**Directions:**
Rewrite the rows below, changing each "photo" to "image" and keeping everything else the same. Omit the pictures from your answer.

[Stored data]

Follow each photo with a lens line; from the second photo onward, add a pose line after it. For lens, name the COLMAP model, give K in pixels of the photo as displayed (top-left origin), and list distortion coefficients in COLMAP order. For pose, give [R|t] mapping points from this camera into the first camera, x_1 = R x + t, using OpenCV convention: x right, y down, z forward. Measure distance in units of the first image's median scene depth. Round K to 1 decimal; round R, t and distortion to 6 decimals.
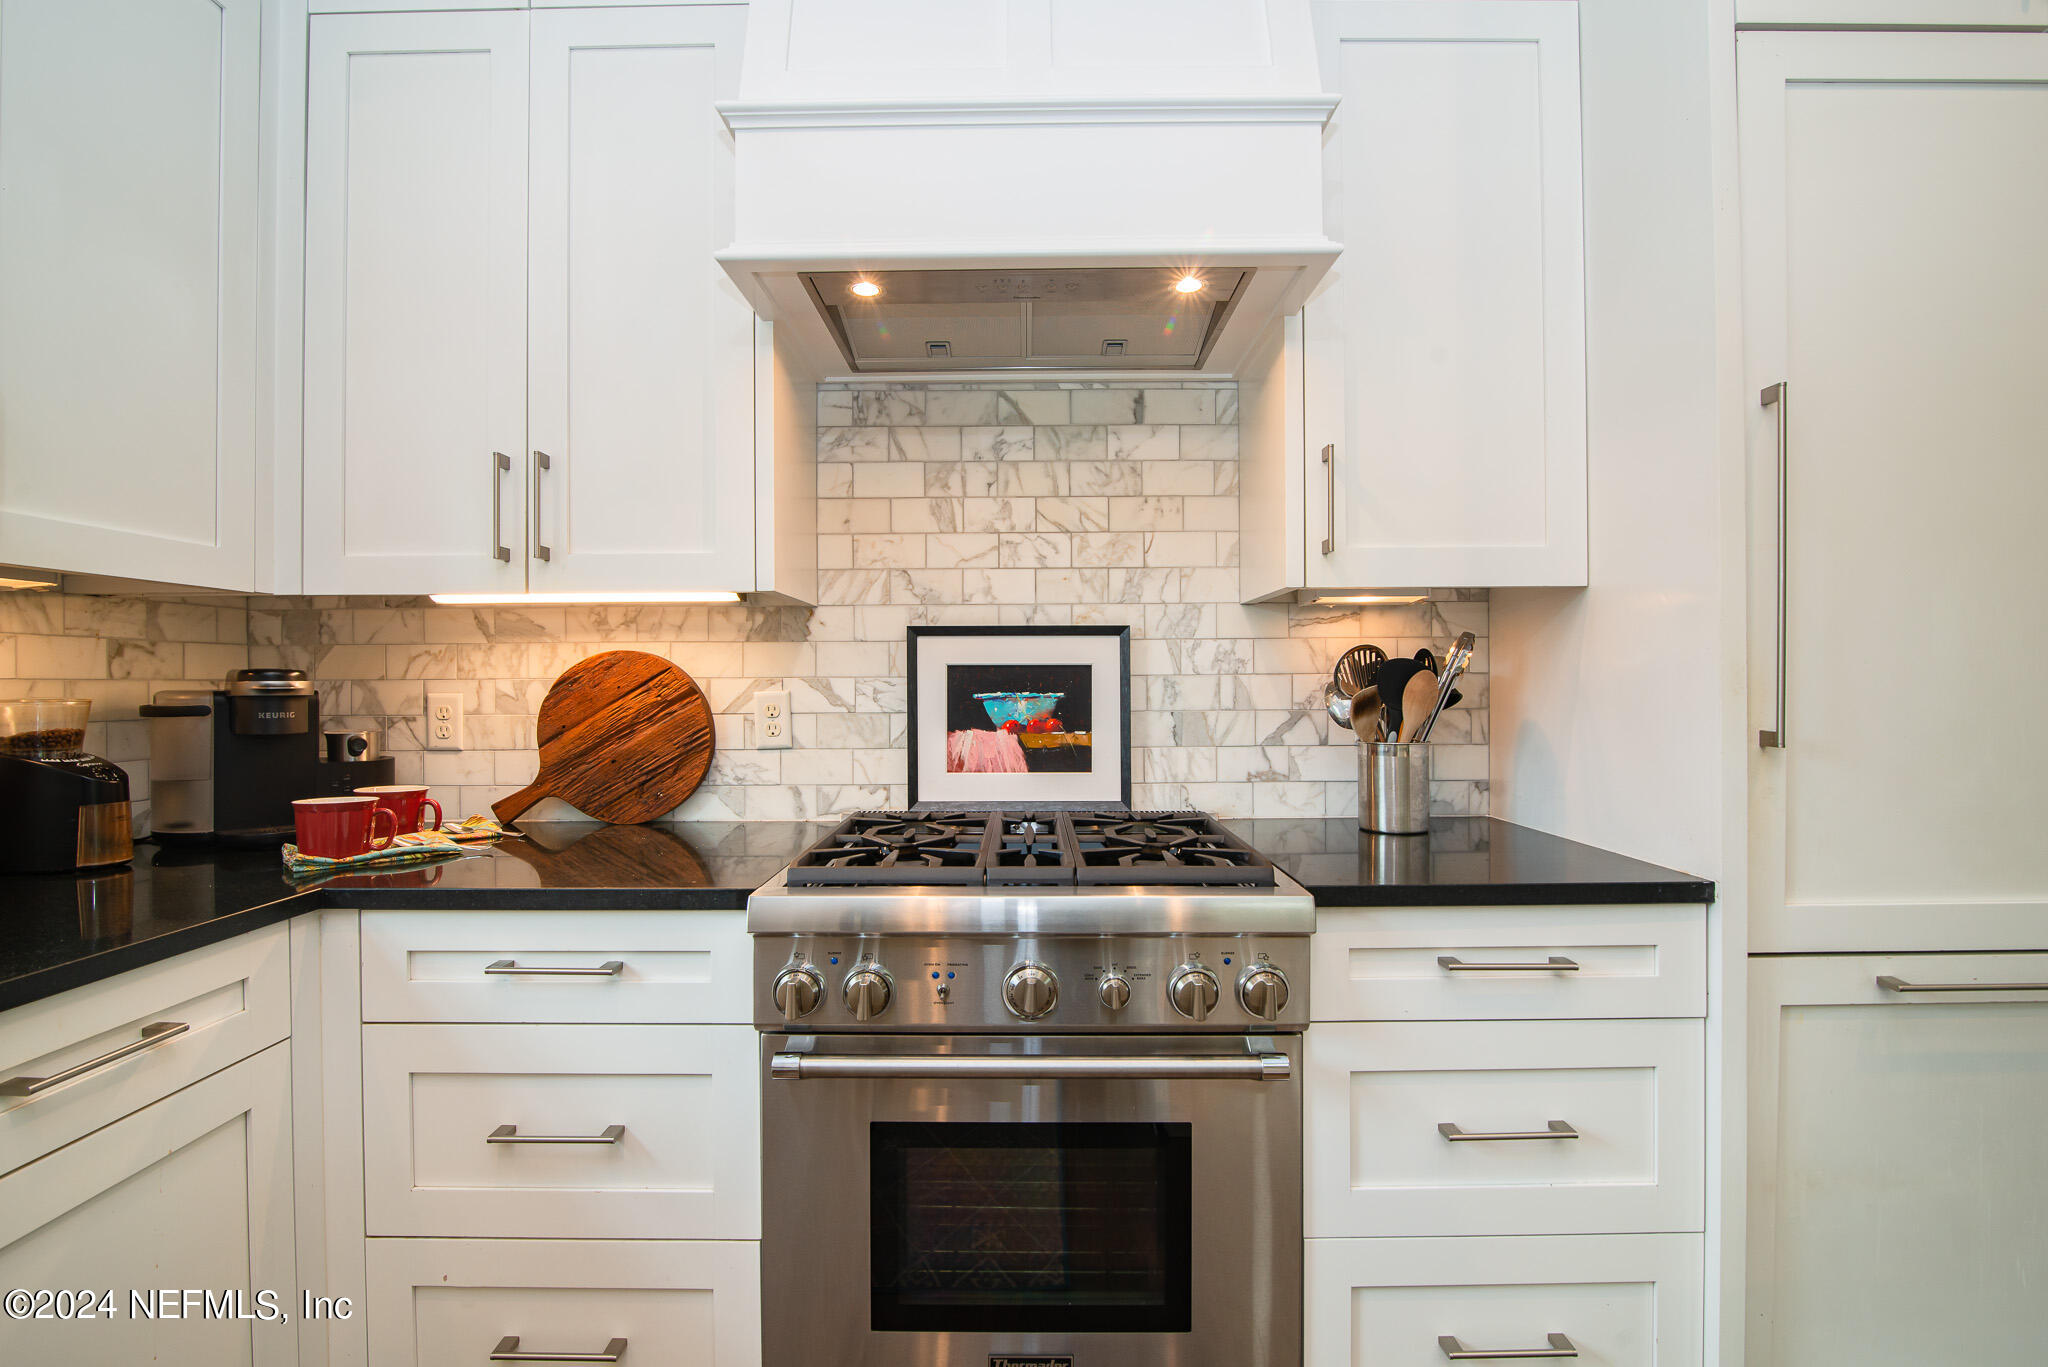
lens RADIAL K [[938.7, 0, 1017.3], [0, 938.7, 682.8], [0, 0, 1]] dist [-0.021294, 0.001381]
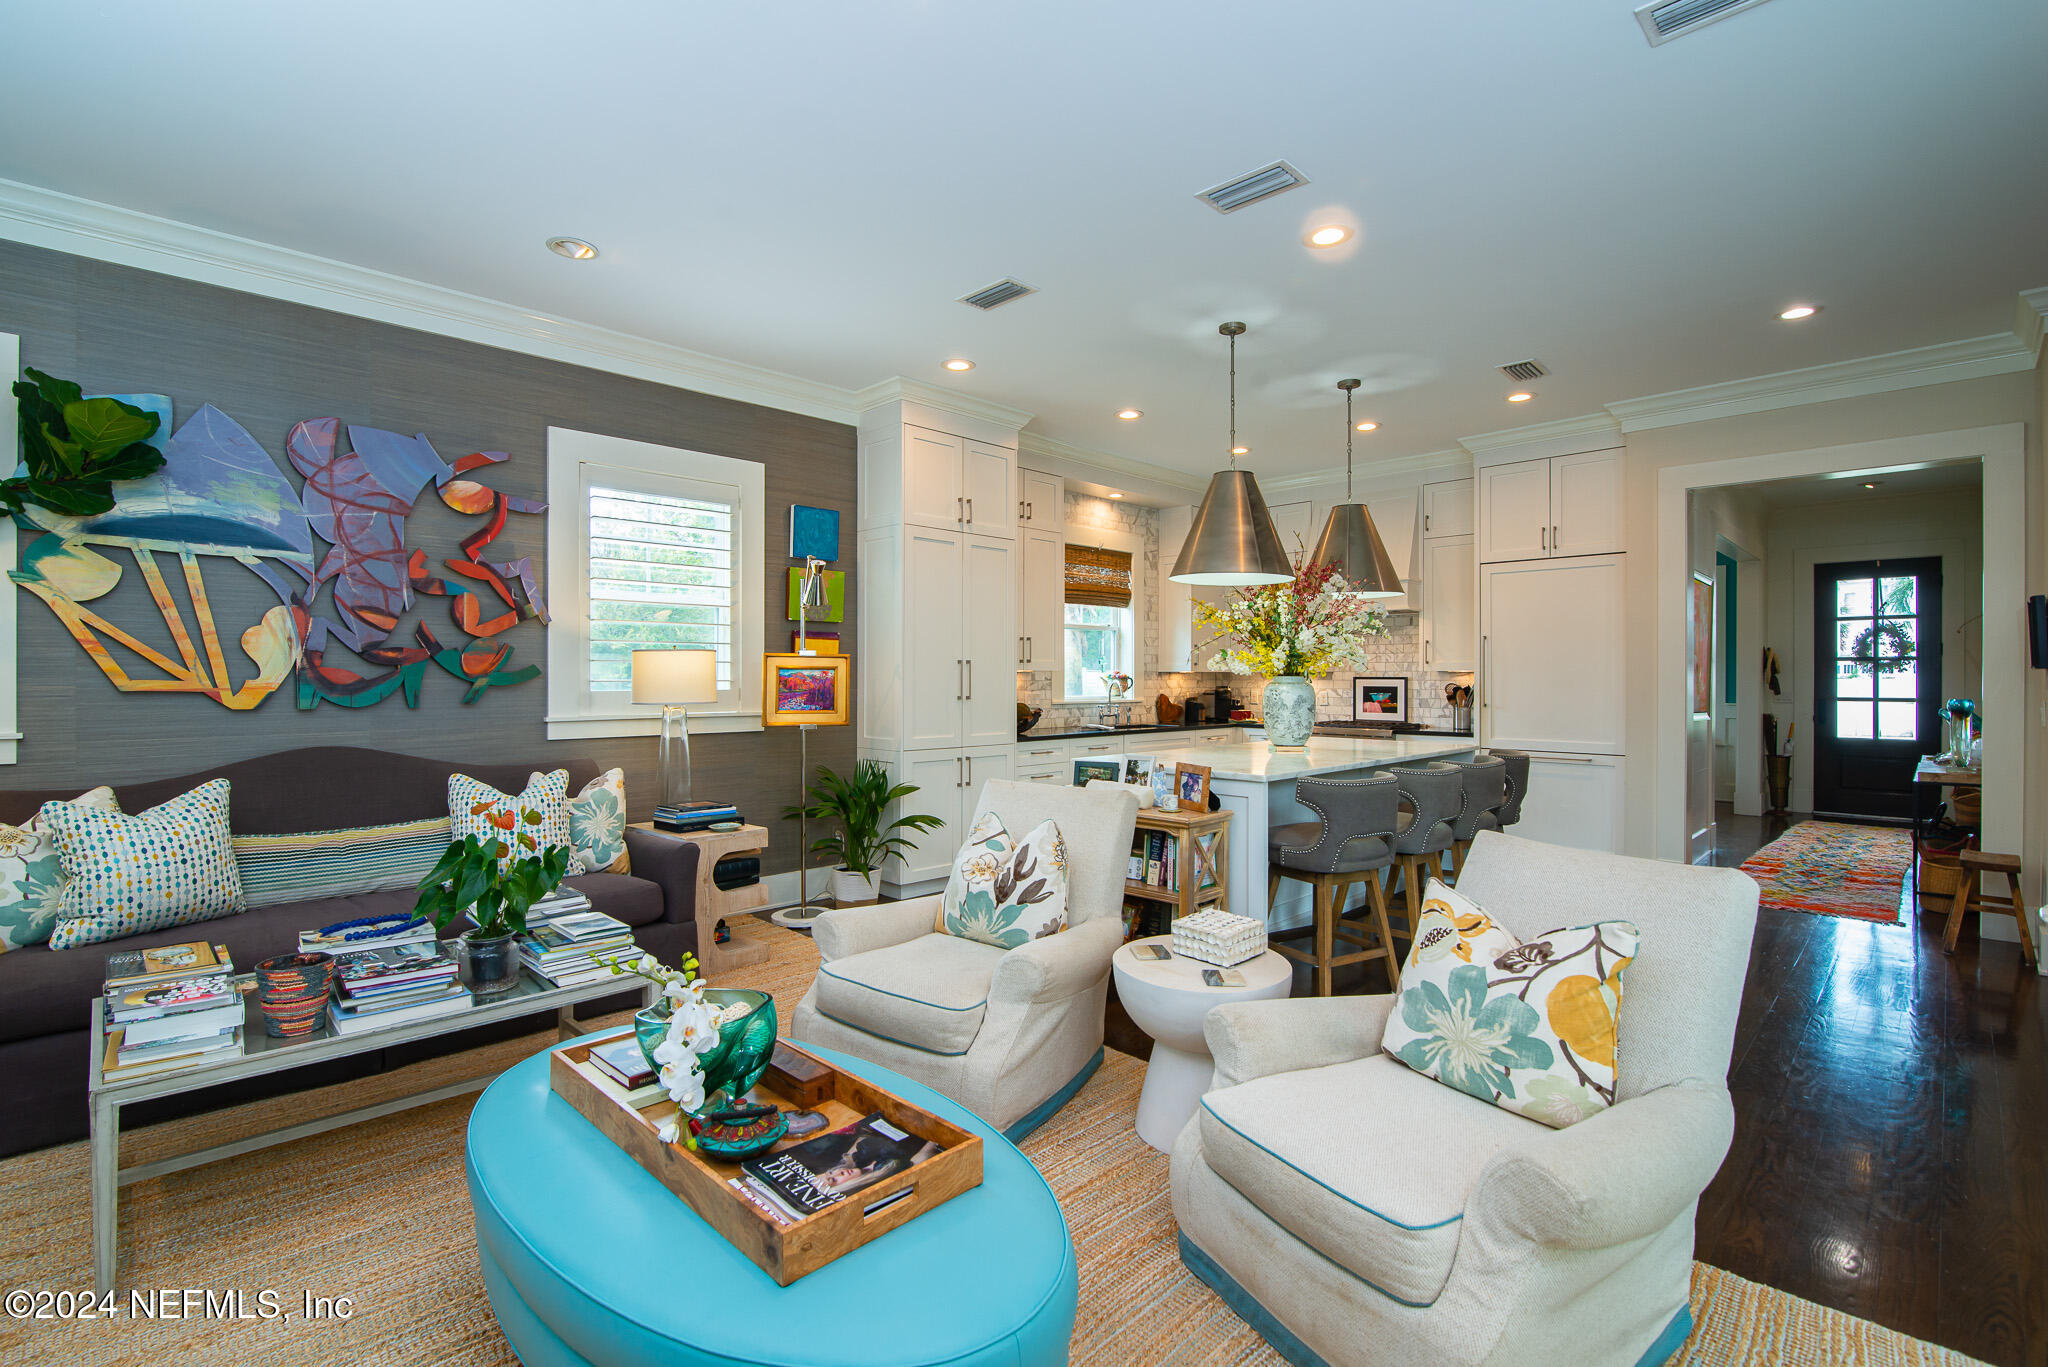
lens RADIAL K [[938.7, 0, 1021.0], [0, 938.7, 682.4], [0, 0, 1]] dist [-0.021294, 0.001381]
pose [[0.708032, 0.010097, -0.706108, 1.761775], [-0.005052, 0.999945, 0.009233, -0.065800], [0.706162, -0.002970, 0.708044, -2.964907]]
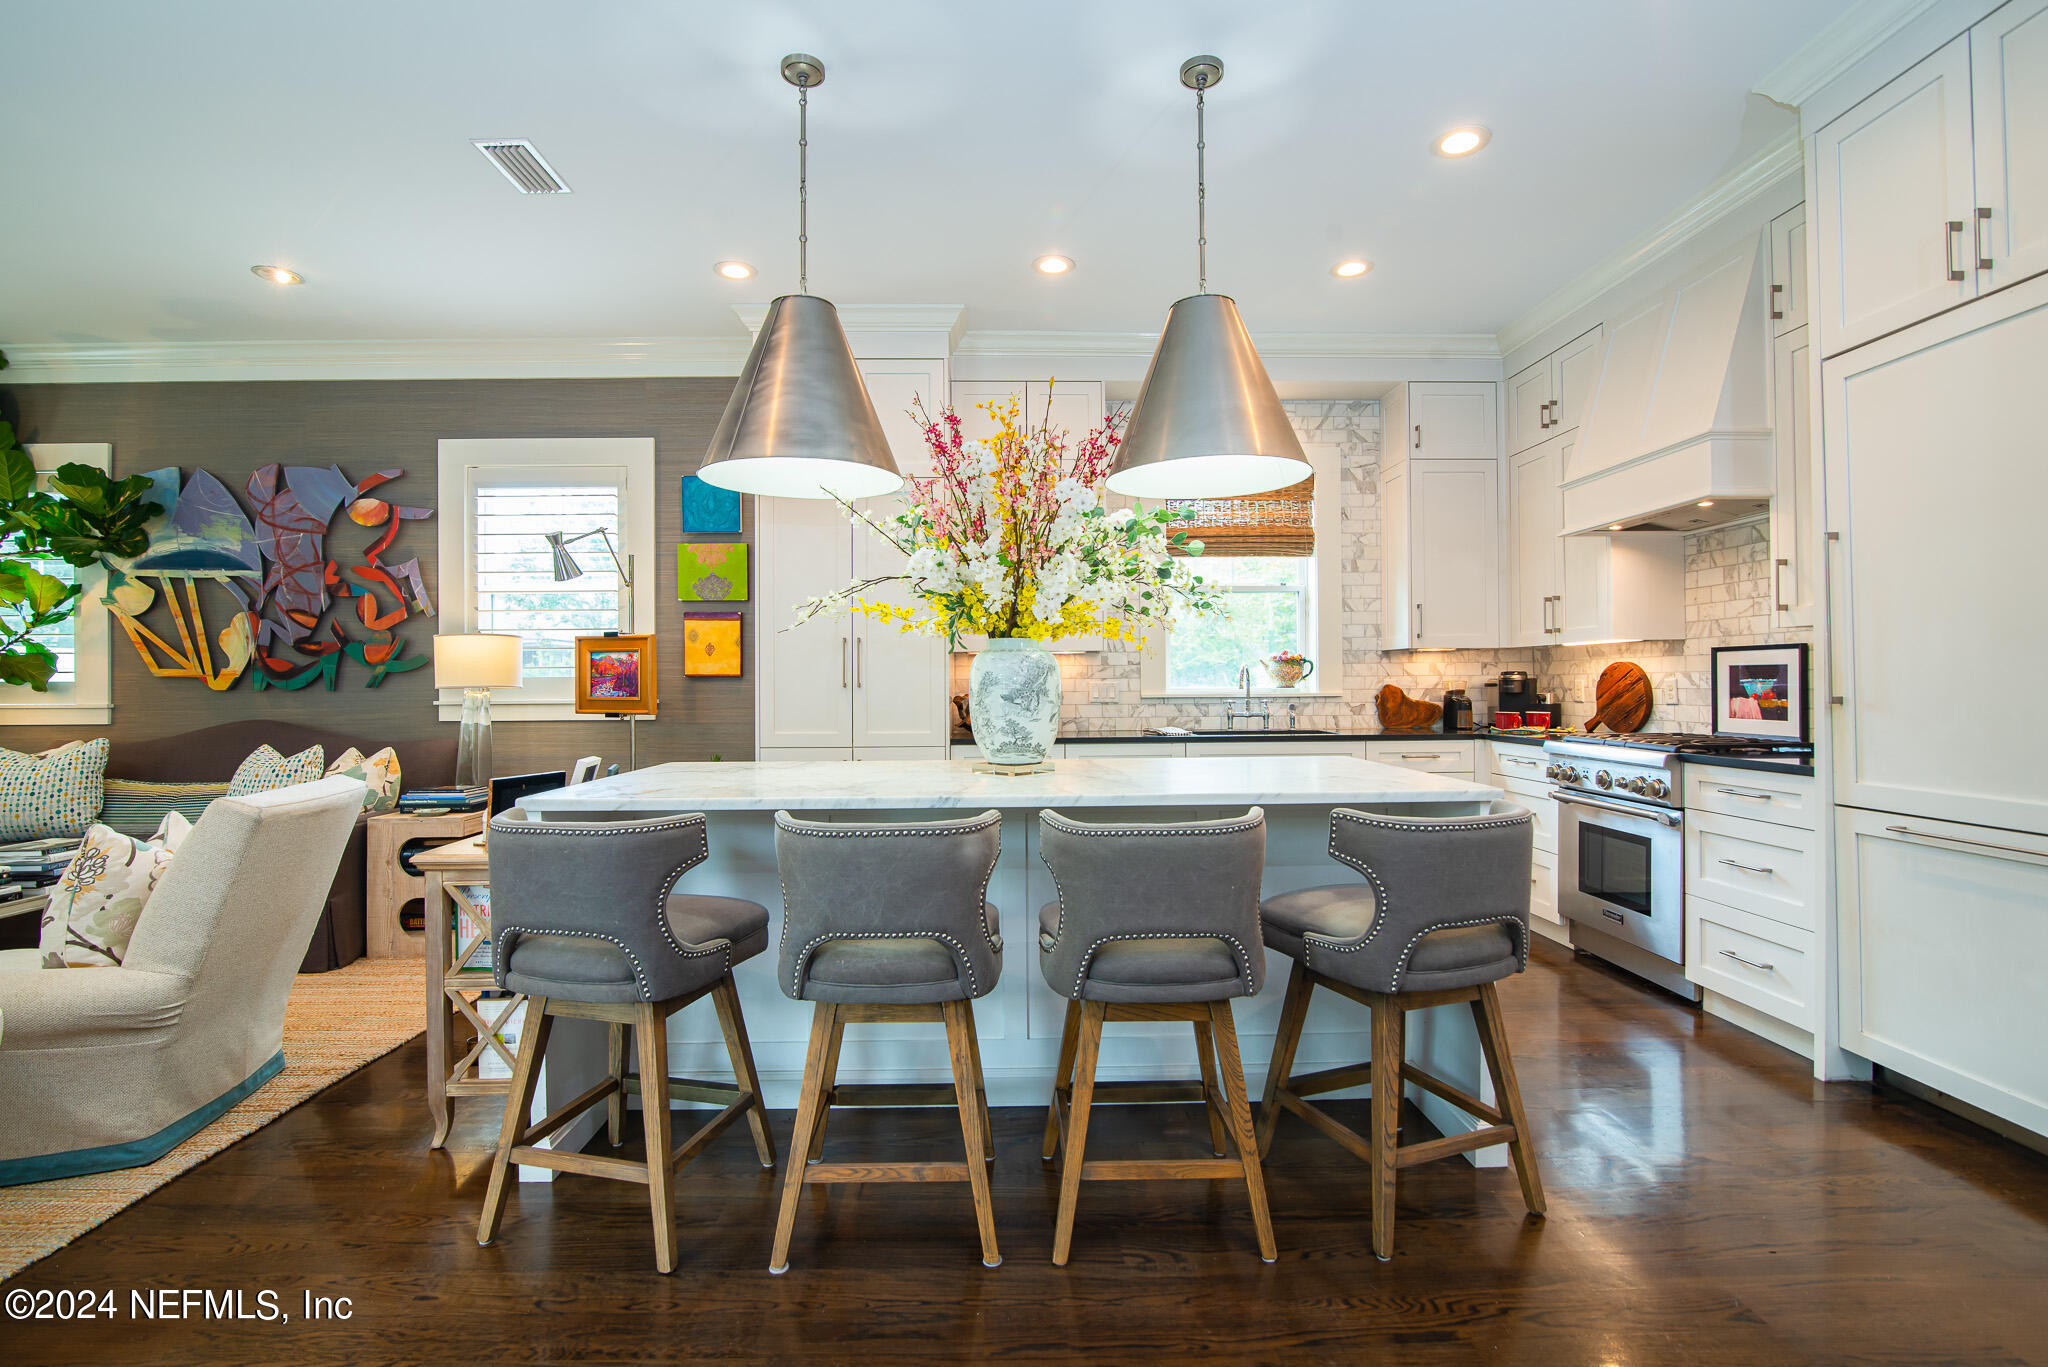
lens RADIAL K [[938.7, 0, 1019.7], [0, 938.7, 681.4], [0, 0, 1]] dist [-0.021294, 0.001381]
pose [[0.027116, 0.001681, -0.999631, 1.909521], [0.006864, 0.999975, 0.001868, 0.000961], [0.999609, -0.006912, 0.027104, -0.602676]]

**Answer space:**
Follow each image with a lens line; from the second image onward, add a pose line after it. For lens, name the COLMAP model, give K in pixels of the image as displayed (top-left origin), and list distortion coefficients in COLMAP order. For pose, give [R|t] mapping points from this camera into the first camera, x_1 = R x + t, using OpenCV convention: x right, y down, z forward. Measure distance in units of the first image's median scene depth. Round K to 1 decimal; round R, t and distortion to 6 decimals.
lens RADIAL K [[938.7, 0, 1017.3], [0, 938.7, 682.8], [0, 0, 1]] dist [-0.021294, 0.001381]
lens RADIAL K [[938.7, 0, 1021.0], [0, 938.7, 682.4], [0, 0, 1]] dist [-0.021294, 0.001381]
pose [[0.708032, 0.010097, -0.706108, 1.761775], [-0.005052, 0.999945, 0.009233, -0.065800], [0.706162, -0.002970, 0.708044, -2.964907]]
lens RADIAL K [[938.7, 0, 1019.7], [0, 938.7, 681.4], [0, 0, 1]] dist [-0.021294, 0.001381]
pose [[0.027116, 0.001681, -0.999631, 1.909521], [0.006864, 0.999975, 0.001868, 0.000961], [0.999609, -0.006912, 0.027104, -0.602676]]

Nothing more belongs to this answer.